ABSTRACT

A French national project, named REVES, started in 2015. The project aims at designing a thin railway track, with neither ballast nor sleepers, in order to increase the gauge in tunnels. The goal is to obtain a cost-effective way to increase the gauge of old tunnels which were initially not adapted to modern freight gauge. Inside the project, a PhD thesis started with the purpose of studying a railway infrastructure design that replaces ballast and sleepers by an asphalt concrete layer. One main challenge of the thesis is to predict the behaviour of asphalt concrete under freight loadings. Special attention is given to creep under heavy and static (or very slow) loads, due to the viscoplastic nature of asphalt concretes. A viscoplastic model, based on the Perzyna formulation, was developed to describe the irreversible creep behaviour of asphalt concretes.
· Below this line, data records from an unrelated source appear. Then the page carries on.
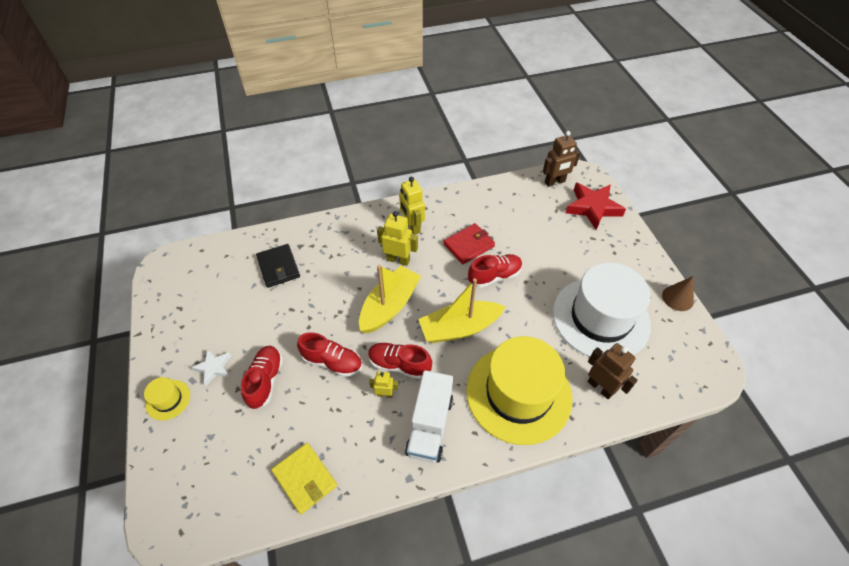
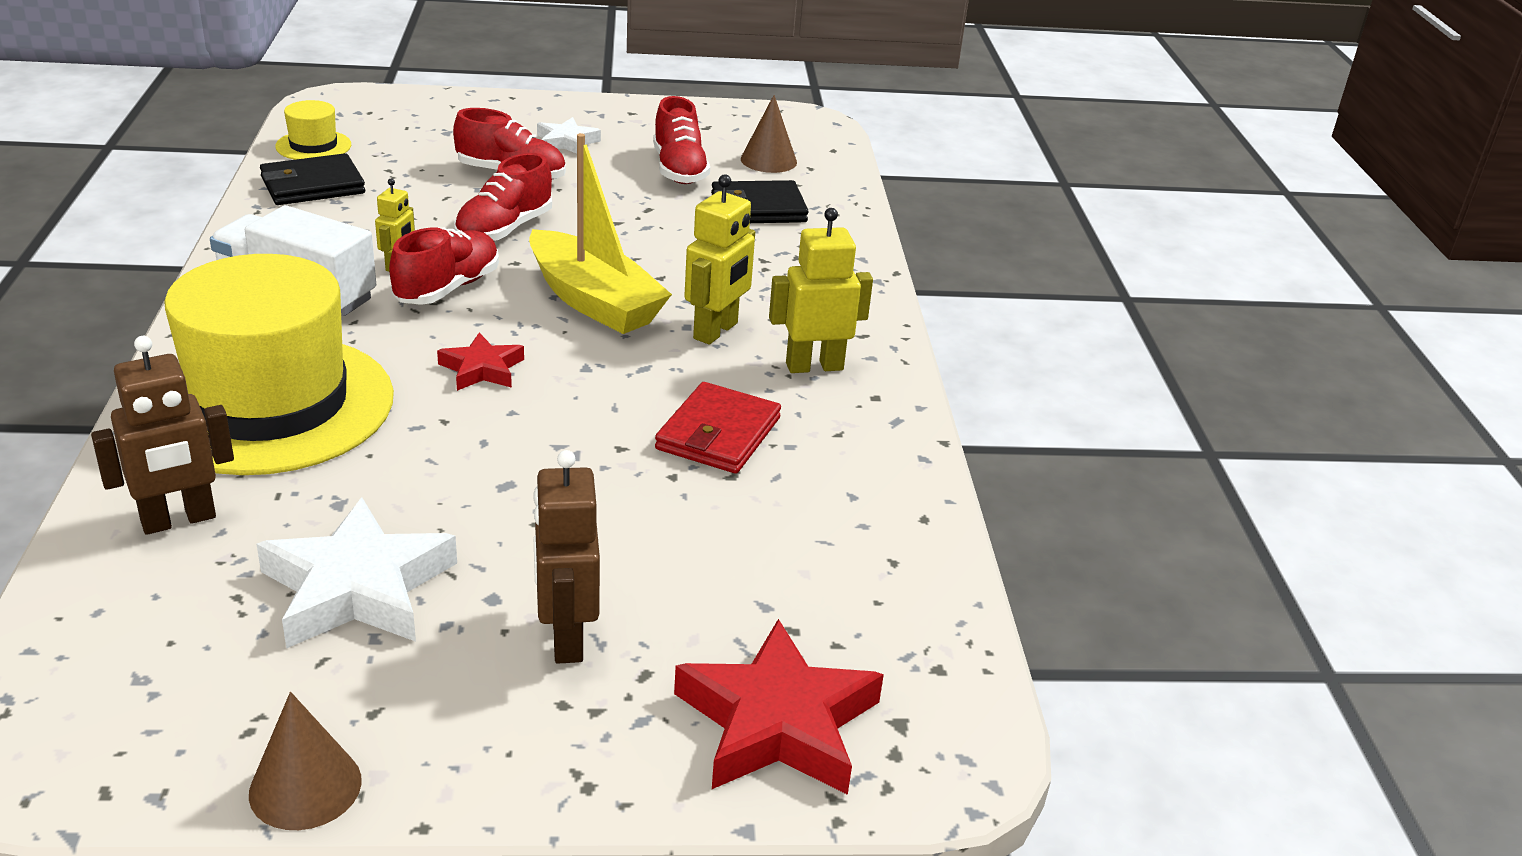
camera: 100 degrees right, 20 degrees down
(168, 399) = (534, 111): yellow hat -> yellow hat (313, 146)
(220, 273) = (768, 160): none -> brown cone
(305, 479) = (312, 185): yellow wallet -> black wallet
(459, 328) = (482, 369): yellow boat -> red star
(469, 245) = (718, 434): red wallet -> red wallet turned 45 degrees clockwise
(494, 276) = (598, 449): red shoe -> red shoe (679, 170)
(555, 182) = (927, 668): brown robot -> brown robot (566, 638)
(600, 318) = (357, 588): white hat -> white star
Model parameters were identified by means of triaxial creep tests, performed at constant temperature. The model was implemented in FEM software Cast3M in order to perform structural computations. Some simulations of railway structures including an asphalt concrete layer were performed. A first observation is that under static or slow loading condition, stresses inside the structure redistribute over time, leading to eliminate any tensile stresses. The stress distribution tends toward a compressive state similar to those found in unbound materials. Then the final stress states are compared with the experimental stress domain initially used to identify the model parameters to validate the relevance of the whole approach.